Creative ways to use this cement-based product on your garden railroad
In my last column for Garden Railways (Tunneling through tough times), I mentioned learning more about making handmade hardscape using hypertufa “in the next issue.” Little did I know how much would change in the next couple of years—the print GR is no longer produced and Trains.com has been revamped.
I’m finally ready to showcase how hypertufa can take your garden railway from good to great! See a number of ideas here and get a preview video of an upcoming clinic I’ll be doing at the 2023 National Garden Railway Convention in California. I’ll soon be sharing the recipe and other ways hobbyists use hypertufa on their railways.
Here we’ll show how we broke up the rock-wall look on three sides of my house, starting with the children’s division. Each structure differs depending on needs, but all retain soil and act to anchor and elevate the track work. And for fun — create pockets for plants and creatures.
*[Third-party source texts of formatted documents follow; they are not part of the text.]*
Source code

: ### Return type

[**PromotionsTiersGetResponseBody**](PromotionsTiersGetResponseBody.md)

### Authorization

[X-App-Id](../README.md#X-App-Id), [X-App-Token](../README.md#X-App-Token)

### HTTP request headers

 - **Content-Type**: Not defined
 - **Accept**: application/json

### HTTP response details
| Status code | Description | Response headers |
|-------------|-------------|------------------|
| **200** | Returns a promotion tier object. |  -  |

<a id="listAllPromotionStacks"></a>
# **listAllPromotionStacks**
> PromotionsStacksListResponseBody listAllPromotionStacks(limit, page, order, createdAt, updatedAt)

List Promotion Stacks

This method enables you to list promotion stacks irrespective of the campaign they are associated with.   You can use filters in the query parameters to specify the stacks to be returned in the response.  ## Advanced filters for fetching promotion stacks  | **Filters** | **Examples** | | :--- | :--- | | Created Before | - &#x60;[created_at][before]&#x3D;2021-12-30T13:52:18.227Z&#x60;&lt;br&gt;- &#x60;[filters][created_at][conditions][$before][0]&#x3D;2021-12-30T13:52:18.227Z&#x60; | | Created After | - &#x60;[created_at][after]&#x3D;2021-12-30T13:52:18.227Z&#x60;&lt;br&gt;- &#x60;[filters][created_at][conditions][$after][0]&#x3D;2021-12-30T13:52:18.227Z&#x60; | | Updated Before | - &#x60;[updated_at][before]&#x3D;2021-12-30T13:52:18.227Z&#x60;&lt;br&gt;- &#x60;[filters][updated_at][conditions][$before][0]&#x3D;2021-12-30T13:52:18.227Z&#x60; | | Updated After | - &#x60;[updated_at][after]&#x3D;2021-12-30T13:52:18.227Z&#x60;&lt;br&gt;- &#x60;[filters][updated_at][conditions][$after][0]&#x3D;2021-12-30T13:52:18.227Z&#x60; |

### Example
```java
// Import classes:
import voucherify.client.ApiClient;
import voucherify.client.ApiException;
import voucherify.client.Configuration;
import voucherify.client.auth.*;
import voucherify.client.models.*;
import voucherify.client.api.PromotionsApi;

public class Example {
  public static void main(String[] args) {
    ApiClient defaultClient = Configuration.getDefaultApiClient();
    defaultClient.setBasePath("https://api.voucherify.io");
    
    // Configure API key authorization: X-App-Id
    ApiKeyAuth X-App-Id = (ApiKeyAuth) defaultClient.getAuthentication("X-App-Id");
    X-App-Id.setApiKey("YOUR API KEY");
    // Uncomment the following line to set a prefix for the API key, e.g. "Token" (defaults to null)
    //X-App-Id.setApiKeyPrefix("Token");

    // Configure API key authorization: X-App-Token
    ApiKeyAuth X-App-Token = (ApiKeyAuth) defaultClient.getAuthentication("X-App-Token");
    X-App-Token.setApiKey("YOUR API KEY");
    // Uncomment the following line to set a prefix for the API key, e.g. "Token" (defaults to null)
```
Hypertufa allows for freeform design.
Cement products do not cure by drying but by a chemical process that requires water. The strongest concrete fully cures underwater. I wrap my projects in plastic tarps for about three days, with daily misting by hose, then keep them moist for another several days. This will ensure that the final products have had time to develop most of their strength. Although cement must have moderate temperatures, because too hot or cold inhibits curing, here’s a story how to use your garage in the winter to make hypertufa pots. You could make a stylized bridge: https://www.thehypertufagardener.com/make-hypertufa-pots-winter-yes/
Hardscape retaining walls clinic
During a steamup on the author’s elevated Aggie (all edibles), train operator, Bill Bivings, made a video you can watch, above. In the middle, see a still shot with logging steamer, Russ Miller, director of this year’s 2023 National Garden Railway Convention in Santa Clara, CA. At the convention, the author will give a clinic on “Hardscape Retaining Walls” and demonstrate the use of hypertufa.